↓
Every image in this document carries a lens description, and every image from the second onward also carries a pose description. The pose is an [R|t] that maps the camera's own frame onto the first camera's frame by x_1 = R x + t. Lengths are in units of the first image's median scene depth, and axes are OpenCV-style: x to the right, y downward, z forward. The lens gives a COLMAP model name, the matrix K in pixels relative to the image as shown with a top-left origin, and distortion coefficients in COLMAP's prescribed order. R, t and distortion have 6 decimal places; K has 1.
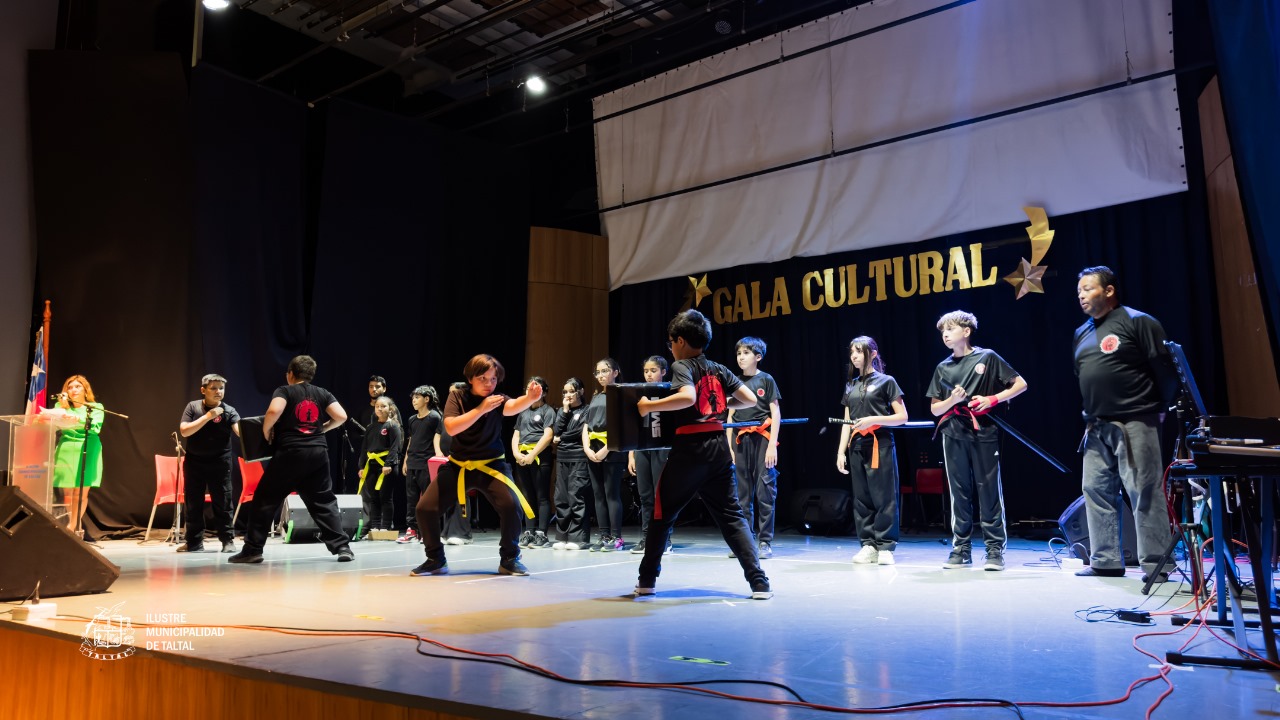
lens RADIAL K [[912.0, 0, 639.5], [0, 912.0, 365.9], [0, 0, 1]] dist [0.020186, -0.051320]
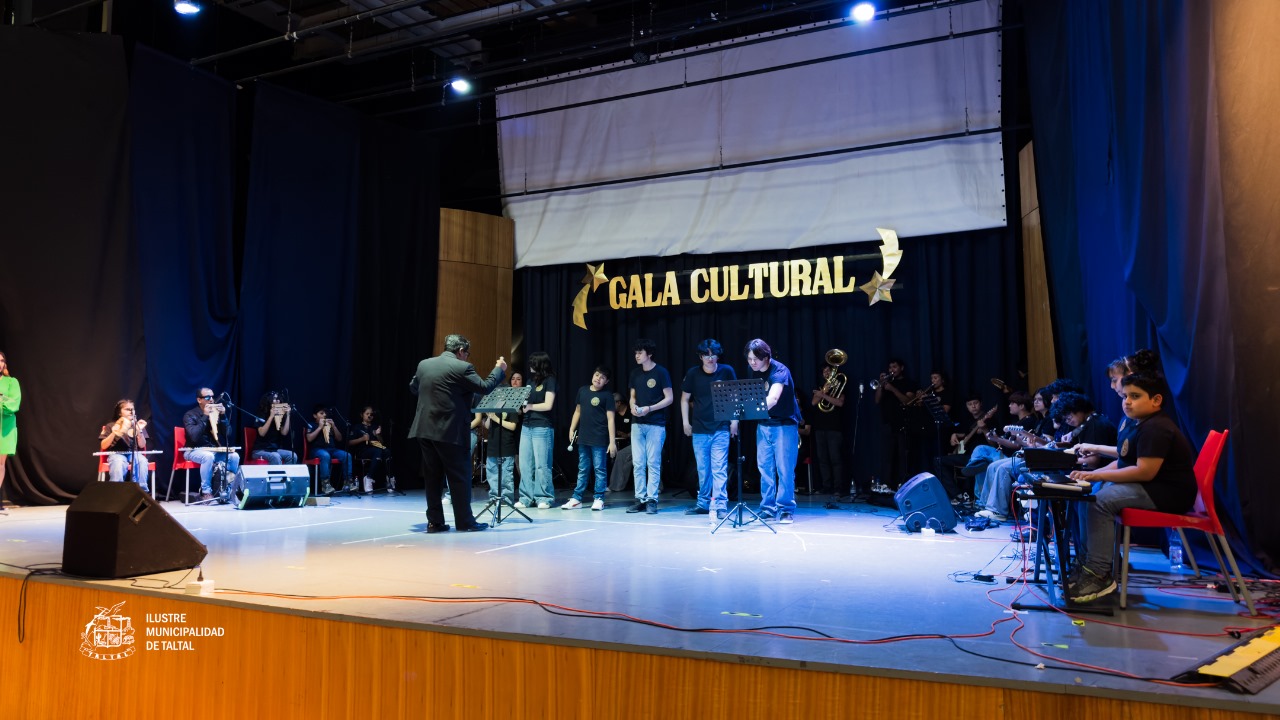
lens RADIAL K [[912.0, 0, 634.1], [0, 912.0, 353.8], [0, 0, 1]] dist [0.020186, -0.051320]
pose [[0.982647, 0.026502, 0.183580, -0.113864], [-0.035514, 0.998311, 0.045978, -0.052652], [-0.182052, -0.051700, 0.981929, -0.134818]]
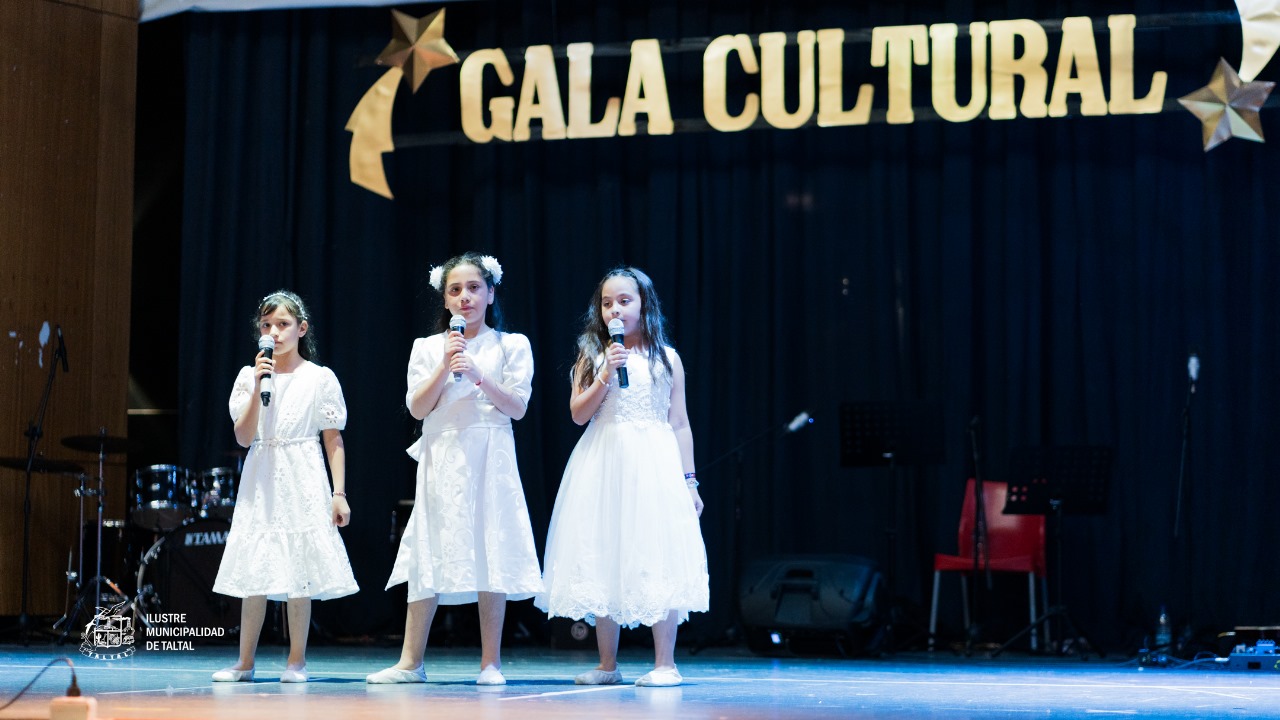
lens RADIAL K [[3059.4, 0, 645.7], [0, 3059.4, 360.4], [0, 0, 1]] dist [0.027517, 0.000000]
pose [[0.933394, 0.042659, 0.356310, -0.378449], [-0.062994, 0.996969, 0.045660, -0.020334], [-0.353282, -0.065064, 0.933252, -0.322986]]
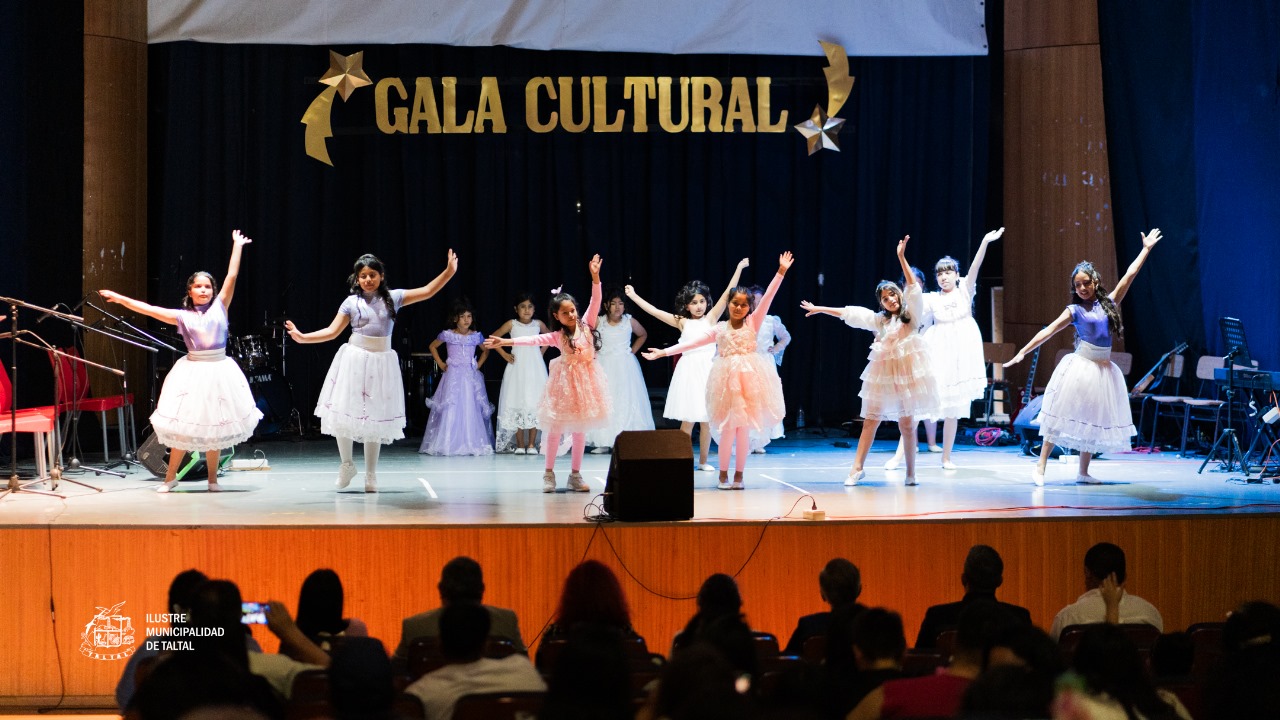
lens RADIAL K [[3022.5, 0, 651.0], [0, 3022.5, 370.0], [0, 0, 1]] dist [0.001785, 0.000000]
pose [[0.698182, -0.020547, 0.715625, -1.632449], [-0.100153, 0.986955, 0.126049, -0.208324], [-0.708880, -0.159677, 0.687017, -0.804422]]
↑
__Exercise brief__
Each line above must be set down exactly, though no picture should be carried over.

__Task output__
Every image in this document carries a lens description, and every image from the second onward also carries a pose description. The pose is an [R|t] that maps the camera's own frame onto the first camera's frame by x_1 = R x + t. Lengths are in units of the first image's median scene depth, and axes are OpenCV-style: x to the right, y downward, z forward. The lens gives a COLMAP model name, the matrix K in pixels relative to the image as shown with a top-left origin, and distortion coefficients in COLMAP's prescribed order. R, t and distortion have 6 decimal places; K has 1.
lens RADIAL K [[912.0, 0, 639.5], [0, 912.0, 365.9], [0, 0, 1]] dist [0.020186, -0.051320]
lens RADIAL K [[912.0, 0, 634.1], [0, 912.0, 353.8], [0, 0, 1]] dist [0.020186, -0.051320]
pose [[0.982647, 0.026502, 0.183580, -0.113864], [-0.035514, 0.998311, 0.045978, -0.052652], [-0.182052, -0.051700, 0.981929, -0.134818]]
lens RADIAL K [[3059.4, 0, 645.7], [0, 3059.4, 360.4], [0, 0, 1]] dist [0.027517, 0.000000]
pose [[0.933394, 0.042659, 0.356310, -0.378449], [-0.062994, 0.996969, 0.045660, -0.020334], [-0.353282, -0.065064, 0.933252, -0.322986]]
lens RADIAL K [[3022.5, 0, 651.0], [0, 3022.5, 370.0], [0, 0, 1]] dist [0.001785, 0.000000]
pose [[0.698182, -0.020547, 0.715625, -1.632449], [-0.100153, 0.986955, 0.126049, -0.208324], [-0.708880, -0.159677, 0.687017, -0.804422]]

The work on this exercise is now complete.